O ano de 2025 consolidou a segurança pública como prioridade central da agenda legislativa no Senado Federal, refletindo um esforço coordenado para enfrentar a expansão das organizações criminosas e modernizar o sistema penal brasileiro. O principal marco desse período foi a aprovação do PL 5.582/2025, conhecido como PL Antifacção, que mudanças dinâmicas profundas na execução penal ao agravar penas para membros de milícias e facções, além de restrições as regras de progressão de regime. Uma inovação importante deste texto foi a previsão de destinação de recursos oriundos de empresas de apostas, as chamadas “apostas”, diretamente para o Fundo Nacional de Segurança Pública, garantindo uma nova fonte de financiamento para o setor.

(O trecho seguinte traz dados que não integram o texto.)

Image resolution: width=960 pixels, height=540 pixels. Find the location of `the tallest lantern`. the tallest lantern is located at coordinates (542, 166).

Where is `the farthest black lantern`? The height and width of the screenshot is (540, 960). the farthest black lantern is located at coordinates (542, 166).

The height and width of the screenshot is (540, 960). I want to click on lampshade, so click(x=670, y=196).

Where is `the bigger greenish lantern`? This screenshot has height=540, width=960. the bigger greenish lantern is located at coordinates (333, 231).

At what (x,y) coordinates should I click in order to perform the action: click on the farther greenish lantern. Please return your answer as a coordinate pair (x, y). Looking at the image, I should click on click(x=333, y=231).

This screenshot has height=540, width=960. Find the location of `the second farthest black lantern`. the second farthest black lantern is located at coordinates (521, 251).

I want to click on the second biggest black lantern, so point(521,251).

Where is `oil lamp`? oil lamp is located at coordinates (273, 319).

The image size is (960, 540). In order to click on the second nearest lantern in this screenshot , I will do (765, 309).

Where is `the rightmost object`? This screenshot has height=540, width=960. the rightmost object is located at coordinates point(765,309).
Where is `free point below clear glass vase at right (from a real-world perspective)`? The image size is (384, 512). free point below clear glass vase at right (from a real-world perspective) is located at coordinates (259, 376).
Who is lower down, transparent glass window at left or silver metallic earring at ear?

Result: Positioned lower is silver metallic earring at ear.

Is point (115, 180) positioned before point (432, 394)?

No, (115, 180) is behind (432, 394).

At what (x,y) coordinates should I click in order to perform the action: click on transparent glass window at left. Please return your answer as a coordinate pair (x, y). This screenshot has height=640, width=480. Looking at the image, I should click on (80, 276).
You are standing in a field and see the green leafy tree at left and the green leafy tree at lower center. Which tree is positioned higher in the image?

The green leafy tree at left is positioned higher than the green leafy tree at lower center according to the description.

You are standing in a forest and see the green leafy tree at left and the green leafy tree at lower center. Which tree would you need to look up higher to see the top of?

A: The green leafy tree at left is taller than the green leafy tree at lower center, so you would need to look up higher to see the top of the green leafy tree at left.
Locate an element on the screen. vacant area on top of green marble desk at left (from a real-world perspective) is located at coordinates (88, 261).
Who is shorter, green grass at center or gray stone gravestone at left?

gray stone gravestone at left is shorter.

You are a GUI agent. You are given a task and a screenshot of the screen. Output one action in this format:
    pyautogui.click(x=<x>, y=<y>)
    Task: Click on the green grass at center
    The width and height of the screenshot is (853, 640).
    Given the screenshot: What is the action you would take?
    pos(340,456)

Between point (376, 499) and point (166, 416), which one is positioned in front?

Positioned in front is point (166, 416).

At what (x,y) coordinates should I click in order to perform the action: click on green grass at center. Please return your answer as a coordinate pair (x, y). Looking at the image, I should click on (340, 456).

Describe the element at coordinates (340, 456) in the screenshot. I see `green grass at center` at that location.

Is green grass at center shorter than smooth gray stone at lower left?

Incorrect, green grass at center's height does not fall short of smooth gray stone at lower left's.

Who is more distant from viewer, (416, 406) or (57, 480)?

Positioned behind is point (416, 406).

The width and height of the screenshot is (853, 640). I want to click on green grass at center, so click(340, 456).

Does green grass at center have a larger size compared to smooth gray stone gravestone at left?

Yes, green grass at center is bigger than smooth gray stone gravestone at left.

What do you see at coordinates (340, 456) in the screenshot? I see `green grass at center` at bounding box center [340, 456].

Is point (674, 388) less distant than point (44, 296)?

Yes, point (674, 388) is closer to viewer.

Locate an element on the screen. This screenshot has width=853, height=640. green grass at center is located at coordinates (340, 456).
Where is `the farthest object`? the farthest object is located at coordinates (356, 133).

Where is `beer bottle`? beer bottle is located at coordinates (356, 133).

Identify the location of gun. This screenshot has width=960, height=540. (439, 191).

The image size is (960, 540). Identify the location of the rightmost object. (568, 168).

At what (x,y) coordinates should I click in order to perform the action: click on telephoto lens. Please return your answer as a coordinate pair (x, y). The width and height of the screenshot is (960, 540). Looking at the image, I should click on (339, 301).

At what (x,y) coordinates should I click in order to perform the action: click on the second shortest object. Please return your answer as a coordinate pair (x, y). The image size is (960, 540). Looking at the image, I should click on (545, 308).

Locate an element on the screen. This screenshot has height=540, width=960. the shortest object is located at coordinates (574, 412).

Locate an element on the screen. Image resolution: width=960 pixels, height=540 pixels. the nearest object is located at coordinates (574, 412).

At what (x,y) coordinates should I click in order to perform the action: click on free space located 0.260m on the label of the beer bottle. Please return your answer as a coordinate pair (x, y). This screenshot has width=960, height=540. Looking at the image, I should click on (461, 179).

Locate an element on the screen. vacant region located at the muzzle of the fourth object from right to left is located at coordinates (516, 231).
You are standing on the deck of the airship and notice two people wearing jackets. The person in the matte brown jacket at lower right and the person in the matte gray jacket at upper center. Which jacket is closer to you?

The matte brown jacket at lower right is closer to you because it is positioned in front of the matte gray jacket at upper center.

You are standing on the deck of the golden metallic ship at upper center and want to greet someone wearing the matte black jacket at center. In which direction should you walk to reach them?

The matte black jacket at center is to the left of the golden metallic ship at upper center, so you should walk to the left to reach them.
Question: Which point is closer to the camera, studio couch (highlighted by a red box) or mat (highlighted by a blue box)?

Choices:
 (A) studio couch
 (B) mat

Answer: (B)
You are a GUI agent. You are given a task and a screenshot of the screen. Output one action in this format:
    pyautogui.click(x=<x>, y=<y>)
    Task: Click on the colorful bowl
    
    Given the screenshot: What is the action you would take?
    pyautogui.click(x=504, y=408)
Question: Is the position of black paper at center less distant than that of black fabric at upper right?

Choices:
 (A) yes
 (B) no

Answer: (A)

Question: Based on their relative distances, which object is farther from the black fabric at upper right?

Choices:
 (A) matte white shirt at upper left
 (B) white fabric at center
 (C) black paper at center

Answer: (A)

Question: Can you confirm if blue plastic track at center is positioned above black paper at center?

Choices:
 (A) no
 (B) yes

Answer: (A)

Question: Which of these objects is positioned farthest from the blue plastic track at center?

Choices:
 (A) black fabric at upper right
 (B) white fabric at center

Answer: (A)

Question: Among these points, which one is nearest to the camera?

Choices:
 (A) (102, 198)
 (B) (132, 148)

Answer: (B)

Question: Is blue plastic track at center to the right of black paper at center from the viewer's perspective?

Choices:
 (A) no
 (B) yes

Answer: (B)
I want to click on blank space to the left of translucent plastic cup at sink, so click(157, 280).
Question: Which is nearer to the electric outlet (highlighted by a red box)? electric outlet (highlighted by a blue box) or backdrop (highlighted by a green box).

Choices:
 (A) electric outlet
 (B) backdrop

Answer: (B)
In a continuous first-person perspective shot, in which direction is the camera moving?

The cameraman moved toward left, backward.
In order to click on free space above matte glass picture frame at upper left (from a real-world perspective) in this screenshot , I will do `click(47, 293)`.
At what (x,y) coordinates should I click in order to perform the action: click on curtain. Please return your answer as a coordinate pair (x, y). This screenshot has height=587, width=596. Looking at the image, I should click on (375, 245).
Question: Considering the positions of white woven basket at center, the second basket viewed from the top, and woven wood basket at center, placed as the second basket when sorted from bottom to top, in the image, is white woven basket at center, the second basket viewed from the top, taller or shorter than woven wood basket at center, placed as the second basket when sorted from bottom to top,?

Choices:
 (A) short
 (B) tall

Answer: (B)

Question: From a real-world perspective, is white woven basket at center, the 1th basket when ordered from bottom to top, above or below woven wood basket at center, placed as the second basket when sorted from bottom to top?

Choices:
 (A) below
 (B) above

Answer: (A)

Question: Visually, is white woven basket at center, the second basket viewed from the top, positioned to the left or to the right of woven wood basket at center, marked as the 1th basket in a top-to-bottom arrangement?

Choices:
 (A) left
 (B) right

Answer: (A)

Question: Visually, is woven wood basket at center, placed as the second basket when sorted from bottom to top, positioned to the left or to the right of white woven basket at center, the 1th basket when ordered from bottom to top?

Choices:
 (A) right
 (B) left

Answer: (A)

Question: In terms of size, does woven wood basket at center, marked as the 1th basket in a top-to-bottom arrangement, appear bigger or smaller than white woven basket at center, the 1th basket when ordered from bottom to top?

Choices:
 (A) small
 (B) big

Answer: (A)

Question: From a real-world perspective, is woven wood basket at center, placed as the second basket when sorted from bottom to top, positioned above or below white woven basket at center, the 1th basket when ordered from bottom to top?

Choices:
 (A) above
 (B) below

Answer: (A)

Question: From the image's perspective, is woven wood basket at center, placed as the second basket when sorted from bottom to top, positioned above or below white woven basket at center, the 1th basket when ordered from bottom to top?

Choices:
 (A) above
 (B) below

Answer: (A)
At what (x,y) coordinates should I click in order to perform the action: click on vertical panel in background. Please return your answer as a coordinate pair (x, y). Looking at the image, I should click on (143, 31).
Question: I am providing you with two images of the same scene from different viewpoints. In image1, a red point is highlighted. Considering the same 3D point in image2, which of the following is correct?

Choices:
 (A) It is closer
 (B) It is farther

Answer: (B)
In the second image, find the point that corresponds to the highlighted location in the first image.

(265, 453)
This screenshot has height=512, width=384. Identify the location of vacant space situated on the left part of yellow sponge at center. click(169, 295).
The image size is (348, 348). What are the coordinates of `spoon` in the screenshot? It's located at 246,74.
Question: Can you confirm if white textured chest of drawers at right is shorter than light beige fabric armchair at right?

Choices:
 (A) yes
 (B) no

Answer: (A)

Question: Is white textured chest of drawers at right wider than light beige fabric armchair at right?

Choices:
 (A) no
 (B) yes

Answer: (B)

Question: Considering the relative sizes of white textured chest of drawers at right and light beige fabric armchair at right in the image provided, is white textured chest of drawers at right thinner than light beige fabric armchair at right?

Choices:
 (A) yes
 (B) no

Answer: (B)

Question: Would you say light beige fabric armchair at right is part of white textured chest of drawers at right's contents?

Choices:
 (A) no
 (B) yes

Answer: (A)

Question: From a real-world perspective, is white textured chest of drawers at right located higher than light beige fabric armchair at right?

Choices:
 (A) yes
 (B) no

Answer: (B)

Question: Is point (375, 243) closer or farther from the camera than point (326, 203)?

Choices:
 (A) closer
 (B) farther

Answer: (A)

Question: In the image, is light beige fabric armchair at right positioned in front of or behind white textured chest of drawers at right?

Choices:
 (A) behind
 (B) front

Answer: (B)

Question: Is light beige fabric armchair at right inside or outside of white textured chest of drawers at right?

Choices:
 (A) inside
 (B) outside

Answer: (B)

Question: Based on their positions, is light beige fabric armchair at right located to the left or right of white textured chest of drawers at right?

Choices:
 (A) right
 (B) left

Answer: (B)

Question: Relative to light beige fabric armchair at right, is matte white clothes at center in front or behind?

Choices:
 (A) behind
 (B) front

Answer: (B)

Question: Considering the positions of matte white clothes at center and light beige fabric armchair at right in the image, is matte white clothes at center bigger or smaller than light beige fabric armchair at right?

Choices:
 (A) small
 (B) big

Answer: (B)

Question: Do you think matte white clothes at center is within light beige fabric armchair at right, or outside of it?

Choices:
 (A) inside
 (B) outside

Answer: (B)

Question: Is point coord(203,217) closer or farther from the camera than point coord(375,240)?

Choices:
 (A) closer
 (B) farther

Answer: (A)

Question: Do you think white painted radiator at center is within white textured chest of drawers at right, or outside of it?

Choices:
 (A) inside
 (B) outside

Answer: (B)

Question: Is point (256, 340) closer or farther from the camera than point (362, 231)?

Paralelamente ao endurecimento das penas, o Senado instalou em novembro a CPI do Crime Organizado, com o objetivo de mapear as ramificações econômicas e digitais das facções criminosas. Durante as ações, as autoridades destacaram que o crime organizado deixou de ser uma aparência física puramente para se infiltrar nas estruturas da economia e do poder digital, exigindo uma resposta baseada em inteligência financeira e cooperação institucional. Esse movimento foi acompanhado pelo avanço do PL 5.550/2020, de autoria do Senador Styvenson Valentim, que recebeu parecer favorável na Comissão de Segurança Pública para elevar as punições contra crimes patrimoniais, como furto, roubo e receptação, atacando uma base econômica que sustenta o mercado de bens ilícitos.
No campo da proteção social e institucional, o ano também entregou resultados concretos com a sanção da Lei 15.159, que aumentou o rigor penal para crimes cometidos no ambiente escolar, garantindo a integridade de alunos e professores. Outro avanço significativo foi a aprovação da PEC 76/2019, que incluiu as polícias científicas no rol dos órgãos de segurança pública da Constituição. Essa medida busca conferir autonomia técnica e uniformidade aos peritos criminais e médicos legistas, fortalecendo a produção de provas em investigações em todo o país.
Embora propostas estruturais como a PEC 18/2025, a chamada PEC da Segurança Pública, tiveram sua votação final adiada para o ciclo de 2026, o balanço de 2025 demonstra um compromisso técnico com a renovação das ferramentas do Estado. A decisão de pautar esses temas de forma intensiva ao longo de todo o ano veio ao encontro da necessidade de um ambiente jurídico que desencoraje a criminalidade e proteja a integridade das famílias brasileiras, estabelecendo como bases para um sistema nacional de segurança mais integrado e eficiente sob o acompanhamento atento do Congresso Nacional.